After The Hunt Movie Review

The director Luca Guadagnino (Challengers and Call Me by Your Name) poses an interesting question for this reviewer with his latest film, After the Hunt. Can you enjoy a movie that you feel absolutely no connection to? Will an amazing performance by an against-type Julia Roberts help with this conundrum?

Set in the overwhelmingly pretentious world of the professorial elite of Yale, Guadagnino lays down the challenge of finding anything parallel between you and the lives of these self-ordained aristocrats. If you live in the normal world and use speech that doesn’t require a dictionary to translate, the challenge to relate becomes even more elusive.

 

 

Along the way, there are directorial and cinematic decisions that provide an even bumpier road. Quick cuts before headlines are read and dropping the ambient light to near darkness during crucial scenes keep you on your toes. And throughout all this is Roberts’ performance, a marvel of balancing repugnancy and appreciation for her flawed character.
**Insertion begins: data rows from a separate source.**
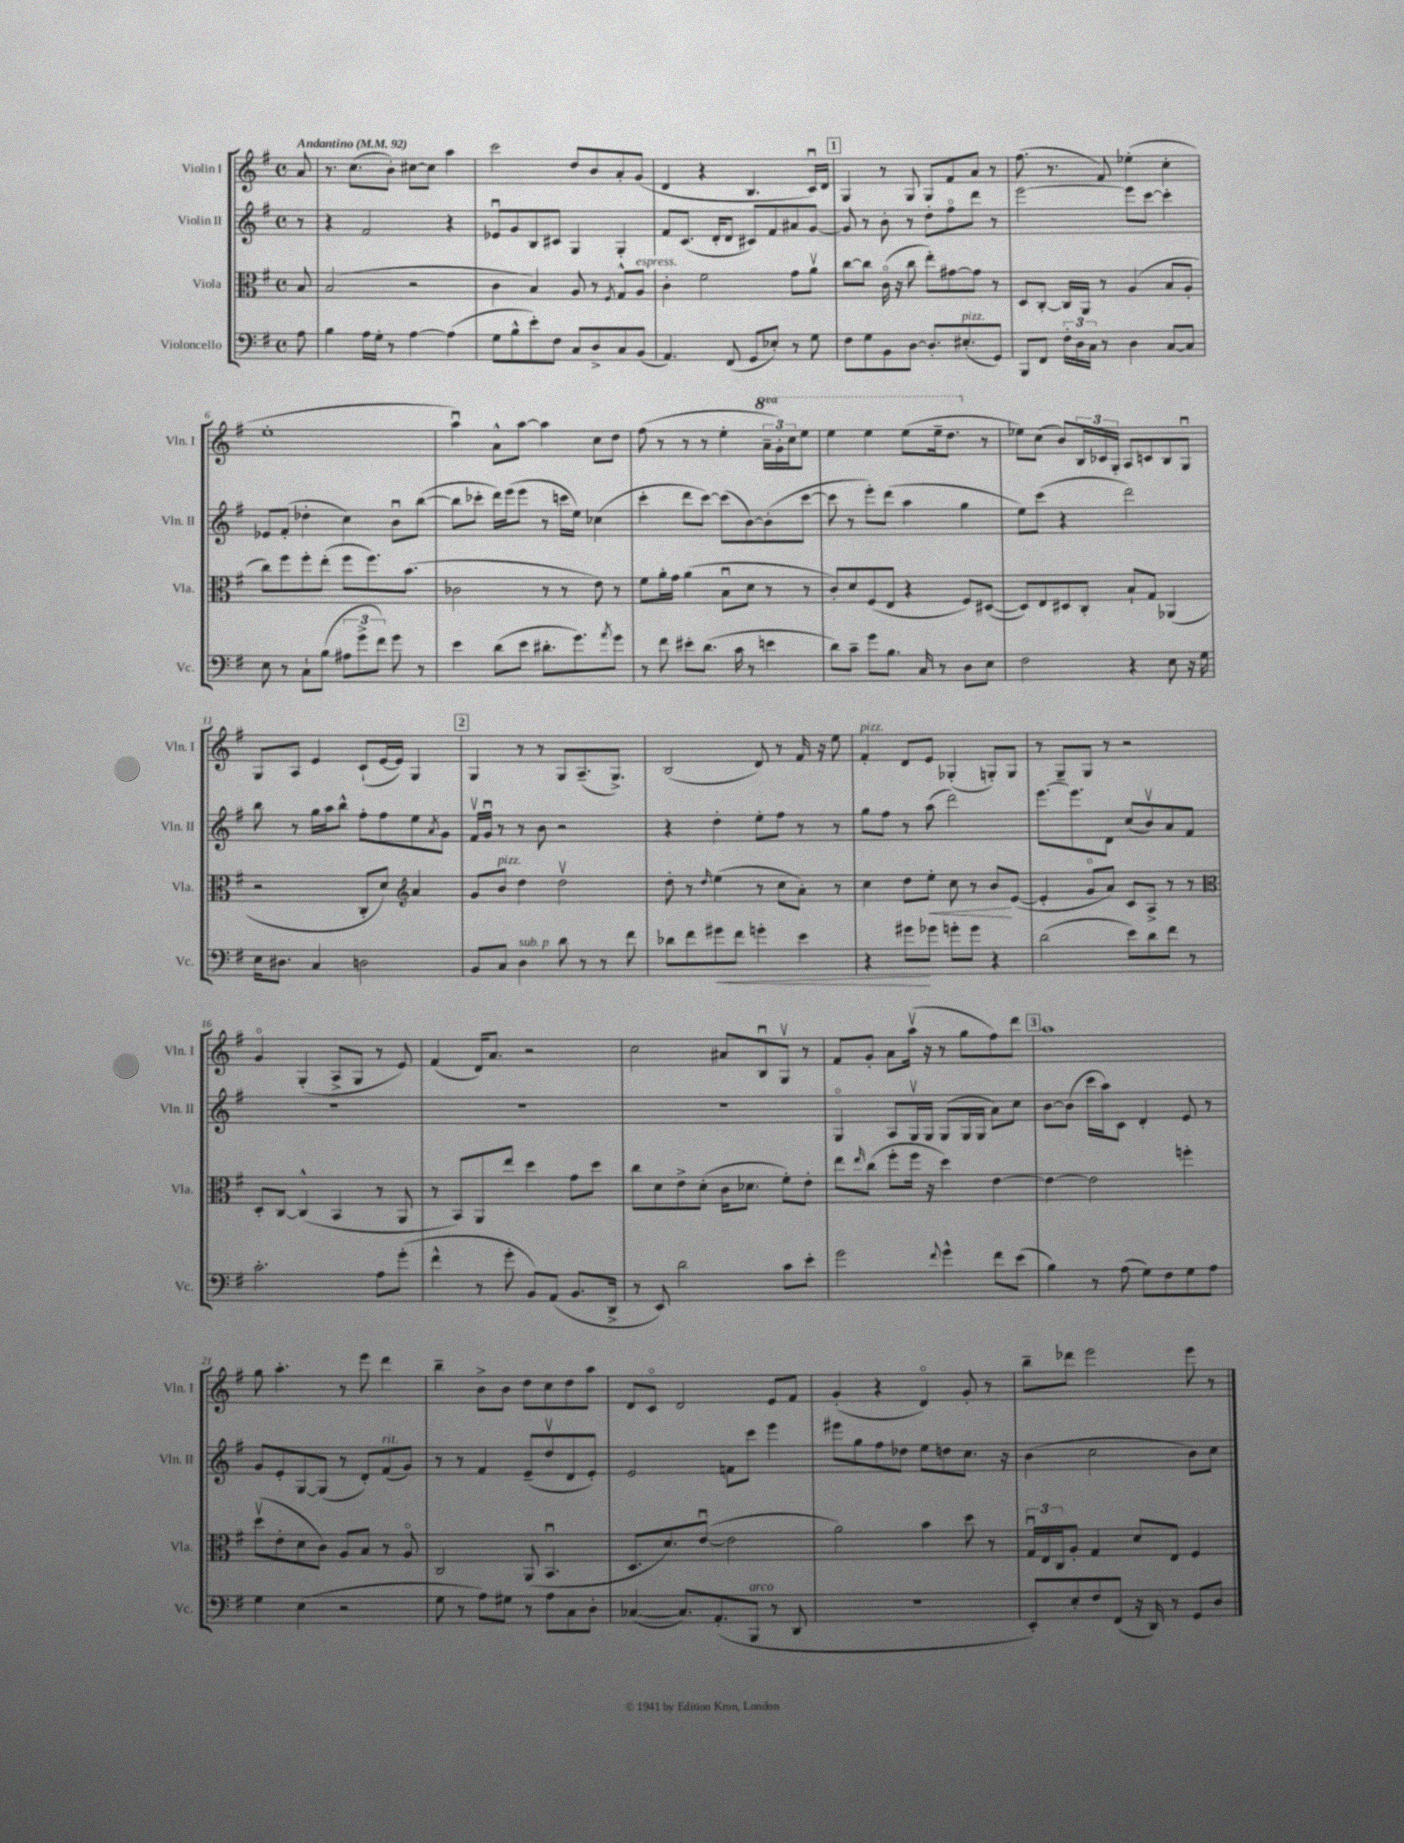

**kern	**dynam	**kern	**dynam	**kern	**kern
*part4	*part4	*part3	*part3	*part2	*part1
*staff4	*staff4	*staff3	*staff3	*staff2	*staff1
*I"Violoncello	*	*I"Viola	*	*I"Violin II	*I"Violin I
*I'Vc.	*	*I'Vla.	*	*I'Vln. II	*I'Vln. I
*clefF4	*	*clefC3	*	*clefG2	*clefG2
*k[f#]	*	*k[f#]	*	*k[f#]	*k[f#]
*M4/4	*	*M4/4	*	*M4/4	*M4/4
*met(c)	*	*met(c)	*	*met(c)	*met(c)
*MM92	*	*MM92	*	*MM92	*MM92
=	=	=	=	=	=
!	!	!	!	!	!LO:TX:a:B:t=Andantino
8A\	.	8B/	.	8r	8a/
=1	=1	=1	=1	=1	=1
4B\	.	(2B/	.	4r	8.r
.	.	.	.	.	(8.cc\L
16A\LL	.	.	.	2f#/	.
16G'\JJ	.	.	.	.	.
8r	.	.	.	.	8b'\J)
[4A\	.	2r	.	.	[8cc#X\L
.	.	.	.	.	8cc#\J]
(4A\]	.	.	.	4r	4aa\
=2	=2	=2	=2	=2	=2
8G\L	.	4c\	.	8e-Xu/L	2ccc\
8B^^\	.	.	.	8g/	.
8e'\)	.	4B/)	.	8B/	.
8F#\J	.	.	.	8c#X/J	.
8C/L	.	8A/	.	4G/	8dd/L
8D^/	.	8r	.	.	8b/
.	.	8qF#/	.	.	.
8C/	.	8G^^/L	.	4G'/	8a'/
!	!	!LO:TX:a:i:t=espress.	!	!	!
(8BB/J	.	8A/J	.	.	(8g/J
=3	=3	=3	=3	=3	=3
4.AA/)	.	4c'\	.	8f#/L	4d/
.	.	.	.	(8.c/J	.
.	.	2f#\	.	.	4r
.	.	.	.	16d'/KL	.
(8FF#/	.	.	.	8d/J	.
8GG/L	.	.	.	8c#X/L)	4.B/
8E-X'/J)	.	.	.	8f#/	.
8r	.	8g\L	.	8a#X/	.
8G\	.	8av\J	.	[8g/J	16cu/LL)
.	.	.	.	.	16d/JJ
!!LO:REH:place=s1:t=1
=4	=4	=4	=4	=4	=4
8F#\L	.	[8cc\L	.	8g/]	4G/
8G\	.	8cc\J]	.	8r	.
8BB\	.	(16c\	.	8b'\	8r
.	.	16r	.	.	.
[8D\J	.	8cc\	.	8r	8G/
8.D'/L]	.	8ee'\L)	.	8dd'\L	8G/L
.	.	[8g#X\	.	8ff#\	8f#/
!LO:TX:a:i:t=pizz.	!	!	!	!	!
(8.E#X'/	.	.	.	.	.
.	.	8g#\J]	.	8ddd\J	8a/J
8GG/J)	.	8r	.	8r	8r
=5	=5	=5	=5	=5	=5
8BBB/L	.	8D/L	.	[2eee\	(8.ff#\
8FF#/J	.	[8C'/J	.	.	.
.	.	.	.	.	8.r
24F#'\LL	.	16C/LL]	.	.	.
24D\	.	.	.	.	.
.	.	16AA/JJ	.	.	.
24C\JJ	.	.	.	.	.
8r	.	8r	.	.	8f#/)
4D\	.	(4A/	.	8eee\L]	(4ee-X'\
.	.	.	.	[8ccc\J	.
[8C/L	.	8B/L	.	4ccc'\]	4cc'\
8C/J]	.	8A'/J	.	.	.
!!LO:LB:g=z
=6	=6	=6	=6	=6	=6
8E\	.	8cc\L)	.	8e-X/L	1ee'
8r	.	8ff#\	.	(8f#'/J	.
8C`\L	.	8ff#'\	.	4dd-X'\	.
(8B\J	.	(8ee'\J	.	.	.
12A#X\L	.	8ff#\L	.	4cc\)	.
12g^\	.	.	.	.	.
.	.	8.ff#\)	.	.	.
12f#\J)	.	.	.	.	.
8g\	.	.	.	8bu\L	.
.	.	(8.b\J	.	.	.
8r	.	.	.	([8bb\J	.
=7	=7	=7	=7	=7	=7
4e\	.	2c-X\	.	8bb\L]	4aau\)
.	.	.	.	8ccc-X'\J	.
(8d\L	.	.	.	16ddd\LL)	8a^^\L
.	.	.	.	(16eee\J	.
8e\J	.	.	.	8eee\J	[8aa\J
8.d#X'\L	.	8r	.	8r	4aa\]
.	.	8r	.	16cccn\LL	.
8.g\)	.	.	.	16ee\JJ)	.
.	.	8e\)	.	(4cc-X\	8cc\L
8qa/	.	.	.	.	.
8g\J	.	8r	.	.	8dd\J
=8	=8	=8	=8	=8	=8
8r	.	8f#\L	.	4ccc'\	(8ff#\
8f#\	.	16a'\L	.	.	8r
.	.	16g\JJ	.	.	.
8e#X'\L	.	(4a\	.	8ddd\L	8r
(8.d\J	.	.	.	[8ccc\J)	8r
.	.	8Bu\L	.	(8ccc\L]	4ee'\
16c\	.	.	.	.	.
8r	.	8d\J	.	[8b\)	.
*	*	*	*	*	*8va
4en\	.	8r	.	(8b'\]	24aa~\LL
.	.	.	.	.	24gg'\)
.	.	.	.	.	24ccc\J
.	.	8r	.	[8ccc\J	8eee\J
=9	=9	=9	=9	=9	=9
8d\L)	.	8c'/L)	.	8ccc\]	4eee\
8c~\J	.	8d/	.	8r	.
8g\L	.	(8F#/	.	8eee'\L)	4eee\
8.B\J	.	8E/J	.	(8ddd\J	.
.	.	4r	.	4aa\	(8eee\L
16C/	.	.	.	.	.
8r	.	.	.	.	16eee~\k
.	.	.	.	.	8.ddd\J
8D\L	.	8F#/L)	.	4gg\	.
*	*	*	*	*	*X8va
8E\J	.	([8D#X/J	.	.	8r
=10	=10	=10	=10	=10	=10
2F#\	.	8D#/L])	.	8ee\L)	8ee-X\L)
.	.	8E/	.	(8ccc\J	(8cc\J
.	.	8D#X/	.	4r	8b/L)
.	.	8C'/J	.	.	24B/L
.	.	.	.	.	24c-X/
.	.	.	.	.	24G'/JJ
4r	.	8B`/L	.	2ddd\)	8A/L
.	.	8G/J	.	.	8cn/
8E\	.	(4AA-X/	.	.	8B/
16r	.	.	.	.	8Gu/J
16G\	.	.	.	.	.
!!LO:LB:g=z
=11	=11	=11	=11	=11	=11
16E\KL	.	2r	.	8bb\	8G/L
8.D#X\J	.	.	.	.	.
.	.	.	.	8r	8A/J
4C/	.	.	.	16gg\LL	4e/
.	.	.	.	16aa\J	.
.	.	.	.	8bb^^\J	.
2Dn\	.	8C'/L	.	8ff#'\L	(8c`/L
.	.	8d/J)	.	8ff#\	[16e/L
.	.	.	.	.	16e/JJ])
*	*	*clefG2	*	*	*
.	.	4a/	.	8ee\	4G/
.	.	.	.	8qa/	.
.	.	.	.	8g\J	.
!!LO:REH:place=s1:t=2
=12	=12	=12	=12	=12	=12
8BB/L	.	8g/L	.	16f#v/LL	4G/
.	.	.	.	16gu/JJ	.
!	!	!LO:TX:a:i:t=pizz.	!	!	!
8C/J	.	8b/J	.	8r	.
!LO:TX:a:i:t=sub. p	!	!	!	!	!
4D\	.	4dd\	.	8r	8r
.	.	.	.	8b\	8r
8d\	.	2ddv\	.	2r	8G/L
8r	.	.	.	.	(8.A~/
8r	.	.	.	.	.
.	.	.	.	.	8.G^/J)
8f#\	.	.	.	.	.
=13	=13	=13	=13	=13	=13
8d-X\L	.	8dd'\	.	4r	(2B/
8f#\	.	8r	.	.	.
.	.	16qqdd/	.	.	.
!	!LO:HP:b	!	!	!	!
8g#X\	<	(4ee\	.	4dd'\	.
8f#\J	.	.	.	.	.
4gn'\	.	8r	.	8ee'\L	8d/)
.	.	8cc\L	.	8ff#\J	8r
4e\	.	8a'\J)	.	8r	16f#/
.	.	.	.	.	16r
.	.	8r	.	8r	8ee\
=14	=14	=14	=14	=14	=14
!	!	!	!	!	!LO:TX:a:i:t=pizz.
4r	.	4cc\	.	8gg\L	4f#'/
.	.	.	.	8ff#\J	.
8g#X\L	.	8dd\L	.	8r	8d/L
!	!	!	!LO:HP:b	!	!
8g-X\J	[	8ee'\J	<	(8aa\	8e/J
8gn'\L	.	8cc\	.	2ddd\)	(4G-X'/
8g\J	.	8r	.	.	.
4r	.	8b/L	.	.	8Gn'/L)
.	.	([8e/J	[	.	8G/J
=15	=15	=15	=15	=15	=15
(2d\	.	4e'/]	.	[8.eee\L	8r
.	.	.	.	.	8G~/L
.	.	.	.	8.eee\]	.
.	.	8g/L	.	.	8G/J
.	.	8a/J)	.	8d\J	8r
8e\L)	.	8c/L	.	(8cc/L	2r
8d\	.	8A^/J	.	8bv/)	.
8f#\J	.	8r	.	8a/	.
8r	.	8r	.	8f#/J	.
!!LO:LB:g=z
=16	=16	=16	=16	=16	=16
*	*	*clefC3	*	*	*
2.c'\	.	8D'/L	.	1r	4g/
.	.	[8C/J	.	.	.
.	.	(4C^^/]	.	.	(4G'/
.	.	4BB/	.	.	8A^/L
.	.	.	.	.	8G/J
8A\L	.	8r	.	.	8r
(8g'\J	.	8AA/	.	.	8e/)
=17	=17	=17	=17	=17	=17
4f#^^\	.	8r	.	1r	(4f#/
.	.	8BB/L)	.	.	.
8r	.	8AA/	.	.	16d/KL)
.	.	.	.	.	8.a/J
8g'\	.	8ee/J	.	.	.
8BB/L)	.	4dd\	.	.	2r
(8AA/J	.	.	.	.	.
8.BB/L	.	8g\L	.	.	.
.	.	8dd\J	.	.	.
16DD^/Jk	.	.	.	.	.
=18	=18	=18	=18	=18	=18
8r	.	8cc\L	.	1r	2cc\
8EE/)	.	8d\	.	.	.
2d\	.	8e^\	.	.	.
.	.	(8d'\J	.	.	.
.	.	16c\KL	.	.	8a#X/L
.	.	8.d-X\J	.	.	.
.	.	.	.	.	8Bu/
8c\L	.	8f#'\L)	.	.	8Gv/J
8e'\J	.	8e'\J	.	.	8r
=19	=19	=19	=19	=19	=19
2g\	.	8ee\L	.	4G/	8f#/L
.	.	16qqee/	.	.	.
.	.	(8cc\J	.	.	8g'/J
.	.	8ff#'\L	.	8A/L	8a\L
.	.	16ff#\Jk	.	16Gv/L	(16aav\Jk
.	.	16r	.	16G/JJ	16r
8qqf#/	.	.	.	.	.
4g^^\	.	4dd\)	.	(8G/L	8r
.	.	.	.	16G/L	8gg\L
.	.	.	.	16G/JJ	.
8f#\L	.	[4e\	.	8a\L)	8ff#\)
(8e\J	.	.	.	8cc\J	8ddd\J
!!LO:REH:place=s1:t=3
=20	=20	=20	=20	=20	=20
4B\)	.	4e\_	.	[8b\L	1aa
.	.	.	.	(8b\J]	.
8r	.	2e\]	.	16ccc\LL	.
.	.	.	.	16aa\J)	.
(8A\	.	.	.	8c\J	.
8G\L)	.	.	.	4d'/	.
8F#\	.	.	.	.	.
8G\	.	4ffn'\	.	8e/	.
8A\J	.	.	.	8r	.
!!LO:LB:g=z
=21	=21	=21	=21	=21	=21
4G\	.	(8ddv\L	.	8g/L	8gg\
.	.	8e'\	.	8e'/	4.aa'\
(4E\	.	8d\	.	[8G/	.
.	.	8c\J)	.	(8G/J]	.
2r	.	8A/L	.	8r	8r
.	.	8B/J	.	8d'/L)	8eee\
!	!	!	!	!LO:TX:a:i:t=rit.	!
.	.	8r	.	(8f#/	4ddd\
.	.	8A/	.	8g/J)	.
=22	=22	=22	=22	=22	=22
8G\	.	2C/	.	8r	4bb~\
8r	.	.	.	8r	.
8A\L)	.	.	.	4f#/	8b^\L
8G#X\J	.	.	.	.	8b\J
8r	.	(8AA/	.	(8e~/L	8dd\L
8A\L	.	4.BBu/	.	8ddv/	8cc\
8C\	.	.	.	8d/	8dd\
8D'\J	.	.	.	8e'/J)	8aa\J
=23	=23	=23	=23	=23	=23
([4C-X/	.	8.D/L	.	2e/	8d/L
.	.	.	.	.	8c/J
.	.	8.d/)	.	.	.
8.C-/L])	.	.	.	.	2d/
.	.	([8eu/J	.	.	.
(8.AA'/	.	.	.	.	.
.	.	2e\]	.	8fn\L	.
!LO:TX:a:i:t=arco	!	!	!	!	!
8BBB/J	.	.	.	8ccc\J	.
8r	.	.	.	4eee\	8e/L
8DD/	.	.	.	.	8f#/J
=24	=24	=24	=24	=24	=24
1r	.	2a\)	.	8eee#X\L	(4g'/
.	.	.	.	8gg\	.
.	.	.	.	8ff#\	4r
.	.	.	.	8dd-X\J	.
.	.	4b\	.	8ee\L	4d/)
.	.	.	.	8ddn\	.
.	.	8dd\	.	8.cc\J	8g'/
.	.	8r	.	.	8r
.	.	.	.	16r	.
=25	=25	=25	=25	=25	=25
8EE'/L)	.	24Gu/LL	.	(4b\	8bb~\L
.	.	24E/	.	.	.
.	.	24C/J	.	.	.
8E'/	.	8A'/J	.	.	8ddd-X\J
8F#/	.	4G/	.	2cc\	2eee\
(8FF#/J	.	.	.	.	.
16r	.	8d/L	.	.	.
16DD/)	.	.	.	.	.
8r	.	8E/J	.	.	.
8GG/L	.	4F#/	.	8b\L)	8eee\
8D/J	.	.	.	8cc\J	8r
==	==	==	==	==	==
*-	*-	*-	*-	*-	*-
This also takes place while a masterful job of make-up and lighting ages her decades right before your eyes.

By the film’s end, the question posed at first is no closer to being answered. But hours and even days later, and having the film and its eccentricities still occupying one’s mind, then this becomes the legacy. With so much disposable art being paraded as significant, is this approach actually a bad thing?